Enunciado A: De acordo com o texto sobre a candidatura de Anthony Garotinho, por quantos anos a sentença prevê a suspensão de seus direitos políticos?
Enunciado B: Prolongue o texto sobre a candidatura de Anthony Garotinho a partir da última frase apresentada.

··· Trecho selecionado ···

O ex-governador Anthony Garotinho, candidato ao Governo do Rio de Janeiro pelo Republicanos, teve o pedido de registro de candidatura apresentado à Justiça Eleitoral mesmo após uma decisão judicial determinar o cumprimento de uma sentença que prevê a suspensão de seus direitos políticos por oito anos. A situação, no entanto, não significa que ele já esteja autorizado a disputar as eleições.
Isso acontece porque o registro de candidatura é apenas o primeiro passo do processo eleitoral. Depois que os partidos apresentam os nomes escolhidos para a disputa, a justiça eleitoral analisa cada pedido para verificar se as pessoas candidatas cumprem as condições de elegibilidade e se existe alguma situação que impeça a candidatura.
No caso de Garotinho, a justiça do Rio determinou, na última semana, o cumprimento da sentença que prevê a suspensão dos direitos políticos. Ainda assim, o pedido de registro pôde ser protocolado e passou a constar no sistema eleitoral.
Por que o registro pode ser feito?
O protocolo do registro não representa uma decisão da Justiça Eleitoral dizendo que a pessoa está apta a disputar a eleição.

··· Dados para análise ···

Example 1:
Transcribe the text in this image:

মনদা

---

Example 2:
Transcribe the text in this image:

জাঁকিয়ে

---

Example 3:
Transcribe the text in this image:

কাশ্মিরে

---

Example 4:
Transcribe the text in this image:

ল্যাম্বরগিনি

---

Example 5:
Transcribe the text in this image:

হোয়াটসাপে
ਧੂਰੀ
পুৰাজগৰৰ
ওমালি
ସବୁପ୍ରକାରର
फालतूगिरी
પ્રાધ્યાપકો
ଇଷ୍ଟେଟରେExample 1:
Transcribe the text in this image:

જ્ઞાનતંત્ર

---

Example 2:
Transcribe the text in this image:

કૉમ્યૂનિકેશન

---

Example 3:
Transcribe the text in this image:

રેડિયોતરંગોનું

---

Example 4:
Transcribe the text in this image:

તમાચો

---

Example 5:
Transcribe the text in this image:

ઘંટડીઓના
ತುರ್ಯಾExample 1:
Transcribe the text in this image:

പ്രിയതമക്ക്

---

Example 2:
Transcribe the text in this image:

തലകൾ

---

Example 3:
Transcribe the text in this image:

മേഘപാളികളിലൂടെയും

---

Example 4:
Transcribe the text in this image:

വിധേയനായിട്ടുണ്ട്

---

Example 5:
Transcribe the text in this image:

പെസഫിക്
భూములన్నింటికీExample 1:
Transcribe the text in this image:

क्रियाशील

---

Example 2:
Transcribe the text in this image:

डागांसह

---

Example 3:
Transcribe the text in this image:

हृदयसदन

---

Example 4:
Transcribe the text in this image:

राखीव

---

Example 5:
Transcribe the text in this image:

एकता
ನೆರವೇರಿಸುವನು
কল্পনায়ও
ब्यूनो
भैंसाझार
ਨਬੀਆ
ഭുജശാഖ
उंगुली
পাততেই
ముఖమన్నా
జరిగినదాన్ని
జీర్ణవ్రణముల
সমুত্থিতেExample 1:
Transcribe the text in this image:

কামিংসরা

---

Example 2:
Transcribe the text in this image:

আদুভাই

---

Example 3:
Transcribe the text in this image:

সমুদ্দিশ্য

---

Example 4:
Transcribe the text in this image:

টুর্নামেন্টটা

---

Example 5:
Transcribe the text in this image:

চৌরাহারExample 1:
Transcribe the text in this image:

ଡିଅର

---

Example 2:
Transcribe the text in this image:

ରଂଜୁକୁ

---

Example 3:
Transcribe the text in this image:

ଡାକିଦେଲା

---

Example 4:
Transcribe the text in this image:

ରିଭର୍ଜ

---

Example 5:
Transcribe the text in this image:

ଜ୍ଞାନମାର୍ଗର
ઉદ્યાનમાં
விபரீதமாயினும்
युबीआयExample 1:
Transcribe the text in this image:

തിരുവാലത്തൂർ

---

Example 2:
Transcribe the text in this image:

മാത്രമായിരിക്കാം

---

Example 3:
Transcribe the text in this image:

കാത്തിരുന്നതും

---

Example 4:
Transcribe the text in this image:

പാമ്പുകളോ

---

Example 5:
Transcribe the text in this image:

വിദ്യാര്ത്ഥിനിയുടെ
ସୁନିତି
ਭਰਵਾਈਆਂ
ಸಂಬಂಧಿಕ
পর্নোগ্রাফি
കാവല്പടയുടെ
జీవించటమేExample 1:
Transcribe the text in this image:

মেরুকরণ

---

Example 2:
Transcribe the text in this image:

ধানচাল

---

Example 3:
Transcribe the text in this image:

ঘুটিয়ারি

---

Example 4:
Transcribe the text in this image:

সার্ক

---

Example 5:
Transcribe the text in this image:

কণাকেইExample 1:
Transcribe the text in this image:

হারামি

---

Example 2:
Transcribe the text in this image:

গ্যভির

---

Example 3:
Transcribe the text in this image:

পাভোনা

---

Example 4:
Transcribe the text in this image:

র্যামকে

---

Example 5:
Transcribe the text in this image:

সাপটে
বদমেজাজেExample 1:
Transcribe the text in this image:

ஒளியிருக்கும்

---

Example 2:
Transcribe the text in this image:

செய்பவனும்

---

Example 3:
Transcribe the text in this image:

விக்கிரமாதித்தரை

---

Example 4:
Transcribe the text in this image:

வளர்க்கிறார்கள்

···

Resposta A: Por oito anos.

Resposta B:
A legislação eleitoral prevê que partidos, federações e coligações apresentem os nomes escolhidos dentro do prazo estabelecido no calendário eleitoral. Depois do recebimento dos pedidos, começa a análise judicial sobre a situação de cada candidatura.
É justamente nessa etapa que podem surgir questionamentos sobre eventuais causas de inelegibilidade. Partidos, federações, coligações, outras pessoas candidatas e o Ministério Público Eleitoral também podem apresentar impugnações.
Por isso, uma pessoa que enfrenta uma decisão judicial ainda pode ter o pedido de registro apresentado enquanto sua situação não foi definitivamente analisada pela Justiça Eleitoral.
Quem vai analisar a candidatura de Garotinho?
Como a disputa é pelo governo do Rio de Janeiro, o pedido de registro será analisado pelo Tribunal Regional Eleitoral do Rio de Janeiro (TRE-RJ). O Tribunal Superior Eleitoral (TSE) é responsável por julgar os registros das candidaturas à Presidência e à Vice-Presidência da República.
Já os tribunais regionais eleitorais analisam os pedidos para governador, vice-governador, senador e suplentes, além de deputado federal, estadual e distrital. As candidaturas a prefeito, vice-prefeito e vereador são analisadas pelos juízos eleitorais.
O que acontece agora?
Após o registro, a justiça eleitoral vai verificar se Garotinho atende às condições necessárias para concorrer e se existe alguma causa que impeça sua candidatura. A existência do nome do ex-governador no sistema eleitoral, portanto, não significa que sua candidatura esteja aprovada. O processo ainda precisa ser analisado pela justiça.
Pessoas que enfrentam situações de inelegibilidade podem apresentar o pedido de registro enquanto tentam reverter a decisão que originou o impedimento, seja por meio de recurso, ação judicial ou decisão provisória que suspenda os efeitos do ato.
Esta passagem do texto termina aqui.